Читать книгу Detective Carson Ryder Thriller Series Books 7-9: Buried Alive, Her Last Scream, The Killing Game - J. Kerley A. - Страница 29
Chapter 22
ОглавлениеMiss Ida Minton lived in a small retirement home near Campton. Her room was pin-neat and smelled of lilacs and baby powder. She wore a pink polyester pantsuit and a thick white sweater, blue slippers on her feet.
“Miss Ida goes in and out,” Cherry had warned, referring to the elderly lady’s memory. “Sometimes she remembers the tiniest details, the next minute she forgets where she is.”
I wavered on a loose-legged chair, fearful of its solidity, as Cherry asked the retired librarian about her seeming recognition of our mad batter.
“Who?” Miss Minton said.
I leaned closer. “I noted you looked twice at a gentleman at the church, Miss Ida,” I said, recounting the description as best I could.
“I don’t recall. What day was that?”
“Yesterday, Miss Ida,” Cherry said, taking the woman’s fragile hand. “At Sonny Burton’s visitation.”
The woman paused, frowned. “I remember Sonny Burton. He didn’t like to read. A lost cause.” She looked at Cherry. “Wasn’t there some sort of commotion later? At the visitation?”
“Yes, ma’am. And Mr Ryder is asking about that. And another gentleman you might have recognized.” She repeated my description.
Nothing. Then a light seemed to dawn behind the woman’s glasses. “Didn’t I see a student named Willie Taithering from maybe twenty-two or -three years back?”
“I don’t know, Miss Ida,” Cherry said. “Did you?”
She paused, tapping her chin with a quivering digit. “Or was that later, at the grocery?”
Cherry looked at me. I closed my eyes. “The church, Miss Ida,” Cherry said.
But Miss Ida was drifting fast. “I wanted some fresh peaches from the store, but they were all hard as stones. I brought them home and put them in a paper bag. Would you like some peaches, children?”
“Thank you, Miss Ida,” Cherry said. “But we have to go.”
We walked to the door. Miss Ida’s eyes were bright as diamonds. She waved.
“Come and see me anytime, Laura. You were always a very good reader.”

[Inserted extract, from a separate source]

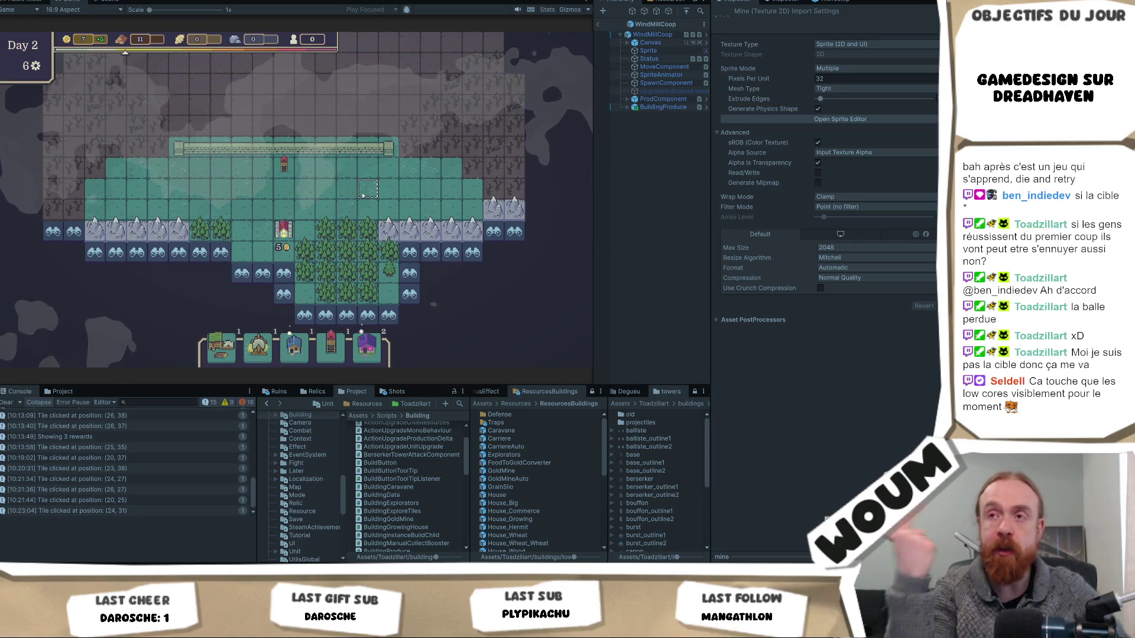
scroll(362, 196, "down", 1)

Cherry returned me to the cabin. Mix-up and I hiked in the woods for an hour and a half. I discovered a house-sized boulder in the creekbed and practiced several climbing moves until missing a hold and falling a dozen feet, into sand, luckily, only then recalling Gary’s admonition that Those who climb alone, die alone. I brushed off my clothes and returned to the cabin.
Cherry was parked in the drive, reading through case materials.
“Is this where you’re hiding from Krenkler?” I asked.
“I stopped by the FBI’s digs earlier. They were all swarming like bees and Krenkler made me feel like some kid trying to play with the grown-ups.”
“Condescending?”
“She did everything but pat my head and tell me to run along. So I did.”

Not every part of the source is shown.